Records from a data source
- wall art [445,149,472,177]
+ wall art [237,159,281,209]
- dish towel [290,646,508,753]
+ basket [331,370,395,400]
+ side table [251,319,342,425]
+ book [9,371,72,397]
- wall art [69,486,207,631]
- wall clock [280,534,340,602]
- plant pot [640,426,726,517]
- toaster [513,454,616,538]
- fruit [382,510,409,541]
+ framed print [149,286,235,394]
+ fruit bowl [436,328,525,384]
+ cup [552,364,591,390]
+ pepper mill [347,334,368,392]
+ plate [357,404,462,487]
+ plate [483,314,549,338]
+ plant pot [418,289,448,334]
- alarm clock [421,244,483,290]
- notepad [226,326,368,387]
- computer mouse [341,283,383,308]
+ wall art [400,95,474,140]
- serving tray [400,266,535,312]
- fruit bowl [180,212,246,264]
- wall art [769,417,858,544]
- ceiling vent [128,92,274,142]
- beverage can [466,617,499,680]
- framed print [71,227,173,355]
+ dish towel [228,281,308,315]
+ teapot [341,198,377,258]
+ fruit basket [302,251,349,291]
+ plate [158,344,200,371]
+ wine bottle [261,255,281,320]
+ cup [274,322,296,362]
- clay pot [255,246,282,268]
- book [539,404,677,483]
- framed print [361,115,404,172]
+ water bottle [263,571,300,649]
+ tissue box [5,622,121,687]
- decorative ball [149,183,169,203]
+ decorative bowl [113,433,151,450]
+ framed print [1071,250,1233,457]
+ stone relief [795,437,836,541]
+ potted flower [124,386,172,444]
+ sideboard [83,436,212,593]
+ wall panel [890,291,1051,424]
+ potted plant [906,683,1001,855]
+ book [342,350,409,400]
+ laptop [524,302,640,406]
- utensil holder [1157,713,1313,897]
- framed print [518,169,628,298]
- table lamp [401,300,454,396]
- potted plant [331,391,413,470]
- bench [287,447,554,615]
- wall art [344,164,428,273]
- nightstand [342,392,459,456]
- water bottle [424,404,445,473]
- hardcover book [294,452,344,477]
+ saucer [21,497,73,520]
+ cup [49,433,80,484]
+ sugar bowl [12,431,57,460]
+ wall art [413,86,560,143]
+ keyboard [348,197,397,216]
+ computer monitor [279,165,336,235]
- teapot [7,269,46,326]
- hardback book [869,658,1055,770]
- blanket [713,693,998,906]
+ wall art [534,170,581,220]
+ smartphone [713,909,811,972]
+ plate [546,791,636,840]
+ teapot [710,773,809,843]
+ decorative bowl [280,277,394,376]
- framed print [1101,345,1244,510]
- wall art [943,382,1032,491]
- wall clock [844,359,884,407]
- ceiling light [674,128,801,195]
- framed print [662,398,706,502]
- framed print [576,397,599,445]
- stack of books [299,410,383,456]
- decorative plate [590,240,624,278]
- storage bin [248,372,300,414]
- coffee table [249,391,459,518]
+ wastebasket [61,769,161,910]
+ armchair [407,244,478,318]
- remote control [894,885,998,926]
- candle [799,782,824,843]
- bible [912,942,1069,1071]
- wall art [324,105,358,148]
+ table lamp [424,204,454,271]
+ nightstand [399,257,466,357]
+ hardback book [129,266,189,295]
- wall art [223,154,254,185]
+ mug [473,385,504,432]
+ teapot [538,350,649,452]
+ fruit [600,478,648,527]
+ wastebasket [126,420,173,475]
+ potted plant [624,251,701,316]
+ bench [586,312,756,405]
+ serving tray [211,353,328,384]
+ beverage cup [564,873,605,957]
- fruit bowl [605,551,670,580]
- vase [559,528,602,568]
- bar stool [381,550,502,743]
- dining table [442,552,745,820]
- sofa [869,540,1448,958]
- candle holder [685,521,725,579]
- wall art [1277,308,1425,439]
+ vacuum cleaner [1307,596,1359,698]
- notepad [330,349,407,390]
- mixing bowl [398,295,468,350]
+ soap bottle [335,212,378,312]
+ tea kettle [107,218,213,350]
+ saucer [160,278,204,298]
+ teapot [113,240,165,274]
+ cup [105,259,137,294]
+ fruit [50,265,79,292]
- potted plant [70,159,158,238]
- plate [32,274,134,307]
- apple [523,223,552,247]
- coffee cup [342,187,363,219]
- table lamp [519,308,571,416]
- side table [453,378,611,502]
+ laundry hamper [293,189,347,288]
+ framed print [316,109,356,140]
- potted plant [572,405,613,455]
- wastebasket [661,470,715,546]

*WHAT YOU ARE ASKED TO DO:* Nothing but the lines from the line containing "framed print [316,109,356,140]" through the final line of the entries should appear in your answer, copied exactly.

*SOLUTION TO THE PROBLEM:*
+ framed print [316,109,356,140]
- potted plant [572,405,613,455]
- wastebasket [661,470,715,546]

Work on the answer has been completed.